9. Marjarī-āsana: cinco a oito ciclos.
10. Bhujaṃgāsana: três ciclos.
11. Śaśankāsana: dez a vinte e sete respirações
abdominais nesta postura.
12. Meru-vakrāsana: onze ciclos.
13. Respiração yogī em śavāsana: vinte e sete ciclos.
14. Nāḍī-śodhana-prāṇāyāma: técnica 1 e 2 – 1:1. Comece com uma
contagem confortável e gradualmente aumente o tempo até 10:10. Doze ciclos.
15. Bhrāmarī-prāṇāyāma: doze ciclos.
16. Mūla-bandha: dez ciclos.
17. Relaxamento | yoga-nidrā.
Estágio 2
1. Jala-neti: em dias alternados.
2. Śankhaprakṣalana e kunjal-kriyā (com jala-neti):
duas vezes por semana por um mês; depois, uma vez por semana.
3. Sūrya-namaskāra: três a cinco ciclos.
4. Śavāsana com respiração abdominal até que os
batimentos cardíacos e a respiração se normalizem.

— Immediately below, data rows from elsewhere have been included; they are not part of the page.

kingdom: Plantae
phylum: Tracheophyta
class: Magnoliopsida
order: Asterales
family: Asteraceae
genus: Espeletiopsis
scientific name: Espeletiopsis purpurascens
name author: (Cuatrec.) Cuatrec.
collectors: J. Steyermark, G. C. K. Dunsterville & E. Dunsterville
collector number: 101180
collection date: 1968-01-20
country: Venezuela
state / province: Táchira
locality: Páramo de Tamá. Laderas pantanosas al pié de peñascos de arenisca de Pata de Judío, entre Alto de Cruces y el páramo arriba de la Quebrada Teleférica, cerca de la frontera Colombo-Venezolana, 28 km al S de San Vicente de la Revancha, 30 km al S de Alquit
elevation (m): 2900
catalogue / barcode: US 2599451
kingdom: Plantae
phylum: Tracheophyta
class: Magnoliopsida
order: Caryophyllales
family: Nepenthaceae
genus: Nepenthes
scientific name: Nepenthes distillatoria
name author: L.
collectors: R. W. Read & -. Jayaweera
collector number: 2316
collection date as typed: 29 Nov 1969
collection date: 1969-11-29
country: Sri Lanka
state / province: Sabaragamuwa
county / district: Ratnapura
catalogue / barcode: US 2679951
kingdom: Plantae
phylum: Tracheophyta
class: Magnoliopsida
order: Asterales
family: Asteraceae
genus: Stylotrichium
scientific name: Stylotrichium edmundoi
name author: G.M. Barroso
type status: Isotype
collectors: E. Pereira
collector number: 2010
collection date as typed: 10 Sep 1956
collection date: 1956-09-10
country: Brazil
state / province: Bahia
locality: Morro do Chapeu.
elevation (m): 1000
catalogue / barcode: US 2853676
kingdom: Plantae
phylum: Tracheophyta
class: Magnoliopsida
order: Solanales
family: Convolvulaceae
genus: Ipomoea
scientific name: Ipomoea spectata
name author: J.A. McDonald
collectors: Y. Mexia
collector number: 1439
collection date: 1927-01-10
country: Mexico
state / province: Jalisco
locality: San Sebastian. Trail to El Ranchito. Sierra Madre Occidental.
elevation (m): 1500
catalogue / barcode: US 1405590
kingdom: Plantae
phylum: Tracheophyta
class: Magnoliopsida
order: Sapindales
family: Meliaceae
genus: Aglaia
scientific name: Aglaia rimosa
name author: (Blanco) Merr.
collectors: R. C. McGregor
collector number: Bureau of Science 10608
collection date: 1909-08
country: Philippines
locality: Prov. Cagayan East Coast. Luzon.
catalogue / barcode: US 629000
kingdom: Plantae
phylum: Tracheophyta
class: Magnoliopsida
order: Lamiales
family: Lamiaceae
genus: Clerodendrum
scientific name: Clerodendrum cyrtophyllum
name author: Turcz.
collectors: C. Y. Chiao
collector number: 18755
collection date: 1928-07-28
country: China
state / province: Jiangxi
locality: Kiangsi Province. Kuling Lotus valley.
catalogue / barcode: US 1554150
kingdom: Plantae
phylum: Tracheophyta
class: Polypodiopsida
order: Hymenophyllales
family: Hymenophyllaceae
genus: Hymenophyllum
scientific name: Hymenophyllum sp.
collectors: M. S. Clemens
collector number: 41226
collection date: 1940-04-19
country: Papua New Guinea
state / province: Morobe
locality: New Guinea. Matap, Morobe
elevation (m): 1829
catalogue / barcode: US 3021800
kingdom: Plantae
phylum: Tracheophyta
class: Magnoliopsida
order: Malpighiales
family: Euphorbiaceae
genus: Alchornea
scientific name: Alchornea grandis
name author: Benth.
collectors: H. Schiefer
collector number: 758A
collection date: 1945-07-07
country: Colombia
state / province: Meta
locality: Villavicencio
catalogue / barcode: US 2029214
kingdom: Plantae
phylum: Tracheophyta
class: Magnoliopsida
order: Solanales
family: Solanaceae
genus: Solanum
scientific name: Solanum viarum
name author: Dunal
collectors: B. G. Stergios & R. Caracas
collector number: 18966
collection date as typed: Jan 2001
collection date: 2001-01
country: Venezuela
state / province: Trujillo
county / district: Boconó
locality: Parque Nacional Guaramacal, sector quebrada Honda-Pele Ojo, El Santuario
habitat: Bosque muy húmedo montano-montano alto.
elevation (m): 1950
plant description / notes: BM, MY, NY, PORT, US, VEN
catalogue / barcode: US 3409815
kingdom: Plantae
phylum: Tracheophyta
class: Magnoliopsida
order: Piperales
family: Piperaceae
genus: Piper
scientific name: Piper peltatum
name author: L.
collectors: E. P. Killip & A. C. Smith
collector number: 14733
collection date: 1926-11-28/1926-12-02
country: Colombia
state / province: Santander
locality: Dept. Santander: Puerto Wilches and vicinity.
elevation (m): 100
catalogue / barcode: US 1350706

5. Śaśank-bhujaṃgāsana: cinco ciclos.
6. Naukāsana: três ciclos.
7. Tadagi-mudrā: três ciclos x 10.
8. Gomukāsana: uma vez para cada lado aumentando
gradualmente a permanência na posição final.
9. Ardha-matsyendrāsana: uma vez para cada lado aumentando
gradualmente a permanência na posição final.
10. Viparītakaraṇī-āsana: dez segundos a um minuto.
11. Matsyāsana: dez segundos a um minuto.
12. Agnisar-kriyā: comece com swana-prāṇāyāma
e após um mês agnisar. Dez a vinte respirações, três ciclos.
13. Nāḍī-śodhana-prāṇāyāma: técnica 2 – 1:2. Gradualmente
desenvolva a técnica 3 – 1:1:1, cinco ciclos.
14. Bhrāmarī-prāṇāyāma: doze ciclos ou ujjayī-prāṇāyāma
por cinco minutos.
15. Mūla-bandha: técnica 2 com retenção interna. Cinco
ciclos.
16. Relaxamento | yoga-nidrā.
17. Ajapa-japa: técnica 1 (passagem frontal, estágios 1, 2 e
3), um mês para cada estágio. Dez a quinze minutos à noite.
Estágio 3
1. Jala-neti: duas vezes por semana.
2. Śankhaprakṣalana e kunjal-kriyā: uma veze na
semana ou de quinze em quinze dias, dependendo das necessidades.
3. Sūrya-namaskāra: cinco a doze ciclos.
4. Śavāsana com respiração abdominal por vinte e
sete fôlegos.
5. Pavanmuktāsana 2: toda a série.
6. Supta-urdarakarśanāsana: cinco ciclos.
7. Dhanurāsana: três ciclos, aumentando gradualmente
a permanência na postura final.
8. Paścimottānāsana: três
ciclos.
9. Sarvāṅgāsana
| viparītakaraṇī-āsana: de dez segundos a um minuto.
10. Matsyāsana: de dez
segundos a um minuto.
11. Yogamudrāsana: de dez
segundos a um minuto.
12. Gomukhāsana: uma vez
para cada lado.
13. Ardha-matsyendrāsana: uma vez para cada lado aumentando
gradualmente a permanência na posição final.
14. Bhastrikā: três a cinco ciclos de vinte fôlegos.
No segundo mês introduza jālaṃdhara e
mūla-bandha no fim de cada ciclo.
15. Nāḍī-śodhana-prāṇāyāma: técnica 3 – 1:1:2 estendendo,
eventualmente, para 1:2:2. Cinco ciclos.
16. Bhrāmarī-prāṇāyāma: doze ciclos ou ujjayī-prāṇāyāma
por cinco minutos.
17. Relaxamento | yoga-nidrā.
18. Ajapa-japa: técnica 2 (passagem espinhal, estágios 1, 2 e
3), um mês para cada estágio. Dez a vinte minutos à noite.